Wednesday, October 12, 2011

Random Ronin...

I'm not really going to try and explain this one.  It was another drink and draw and I was drawing a blank.  Not very visually stimulating, your average blank.  Then I remembered a favorite Japanese woodblock print, so I started sketching and smearing...and eventually ended up with this cute li'l devil.  Go figure.

Monday, October 10, 2011

The Center of the Galaxy

Sagittarius, the ninth symbol of the zodiac, contains the densest part of the Milky Way as it lies near the galactic center. The Babylonians identified the symbol with Pabilsaĝ, the tutelary god of the city of Isin (now in modern Iraq).  The Greeks later associated him with Chiron who was the mythological tutor Achilles.

As a fun side note, the Greeks sometimes described centaurs as drunkards who could not handle their liquor, and yet drank all the time.  Interesting, considering what was going on when I drew this.  Not half-bad for a drawing of a horse at a gallop with no reference.

Friday, October 07, 2011

Hey There, Li'l Fella...

Another entry from one of the drawing sessions with Jason Shawn Alexander, Jim Mahfood, Dave Crosland, et al. (Yes...I'm aware that his arm's way too long...)

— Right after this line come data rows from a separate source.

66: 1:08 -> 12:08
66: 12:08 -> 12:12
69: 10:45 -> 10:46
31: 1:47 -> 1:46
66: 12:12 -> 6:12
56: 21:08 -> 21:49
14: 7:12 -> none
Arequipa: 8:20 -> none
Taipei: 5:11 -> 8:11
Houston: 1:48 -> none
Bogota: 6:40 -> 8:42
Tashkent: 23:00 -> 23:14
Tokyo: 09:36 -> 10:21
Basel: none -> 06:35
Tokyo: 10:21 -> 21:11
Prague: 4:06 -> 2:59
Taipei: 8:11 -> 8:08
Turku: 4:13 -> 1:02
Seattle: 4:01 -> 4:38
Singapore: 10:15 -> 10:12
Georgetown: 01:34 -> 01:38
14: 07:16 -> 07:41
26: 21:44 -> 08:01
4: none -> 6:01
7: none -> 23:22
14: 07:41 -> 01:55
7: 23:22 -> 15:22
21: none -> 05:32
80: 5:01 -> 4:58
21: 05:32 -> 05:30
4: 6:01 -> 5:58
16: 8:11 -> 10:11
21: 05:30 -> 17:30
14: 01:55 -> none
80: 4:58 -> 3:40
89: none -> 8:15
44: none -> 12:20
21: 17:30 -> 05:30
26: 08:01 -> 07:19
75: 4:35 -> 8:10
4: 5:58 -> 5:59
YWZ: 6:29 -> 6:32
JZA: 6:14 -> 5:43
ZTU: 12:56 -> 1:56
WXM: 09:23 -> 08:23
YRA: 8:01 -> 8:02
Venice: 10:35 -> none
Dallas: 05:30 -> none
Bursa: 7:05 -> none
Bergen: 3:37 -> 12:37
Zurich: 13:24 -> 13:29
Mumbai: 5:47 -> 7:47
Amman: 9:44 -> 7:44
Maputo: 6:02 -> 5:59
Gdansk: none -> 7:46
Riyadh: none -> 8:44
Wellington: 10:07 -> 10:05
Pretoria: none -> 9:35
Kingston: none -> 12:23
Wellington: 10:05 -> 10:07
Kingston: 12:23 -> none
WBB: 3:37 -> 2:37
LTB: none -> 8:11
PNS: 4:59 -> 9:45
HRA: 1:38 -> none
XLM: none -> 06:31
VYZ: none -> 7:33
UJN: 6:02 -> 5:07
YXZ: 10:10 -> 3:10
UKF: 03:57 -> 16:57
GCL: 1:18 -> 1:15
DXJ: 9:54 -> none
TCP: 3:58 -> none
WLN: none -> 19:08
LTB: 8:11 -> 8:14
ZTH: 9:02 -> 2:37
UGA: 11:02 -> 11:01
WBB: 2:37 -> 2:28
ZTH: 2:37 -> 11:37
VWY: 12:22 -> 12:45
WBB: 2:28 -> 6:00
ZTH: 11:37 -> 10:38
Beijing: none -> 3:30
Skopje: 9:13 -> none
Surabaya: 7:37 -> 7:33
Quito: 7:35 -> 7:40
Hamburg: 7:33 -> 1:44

Wednesday, October 05, 2011

Crashing Toy Trains

This was a late entry from a late night drawing session.  And no, it was not reflective of my condition at the time.

Monday, October 03, 2011

"If I could find my head, I'd go get it examined."

Perhaps Stanley Donen's best known film, amongst a cavalcade of good ones, is Singin' in the Rain (1952), which is not only a musical that even musical-haters might enjoy, it's also a fantastic recreation of the effect that the introduction of sound had on motion pictures.  I was introduced to Donen by Saturn 3 ( 1980), which, despite a promising cast, director, a script by British novelist Martin Amis, and one of the craziest robot designs of all time, ends up being a dull throwback to cheapie 50/60's scifi movies (it's too competent to contend with the abysmally trashy fun of a Robot Monster (1953)).  But my favorite Donen vehicles, outside of the Cook & Moore spectacular Bedazzled (1967), are Donen's two Hitchock knock-offs, Charade (1963) and Arabesque (1966).  While Hitch still produced a few more films during this time, Hollywood seemed to be looking for someone to fill the suspenseful void.  Many tried, and while some are good campy fun, only Donen's really hold up and stand on their own from Hitch's mold.

The above quickie was inspired by a lobby card of Sophia Loren from Arabesque.  She's quite the stunner and far more the femme fatale foil for Gregory Peck, as compared to the chemistry of Audrey Hepburn and Cary Grant in Charade.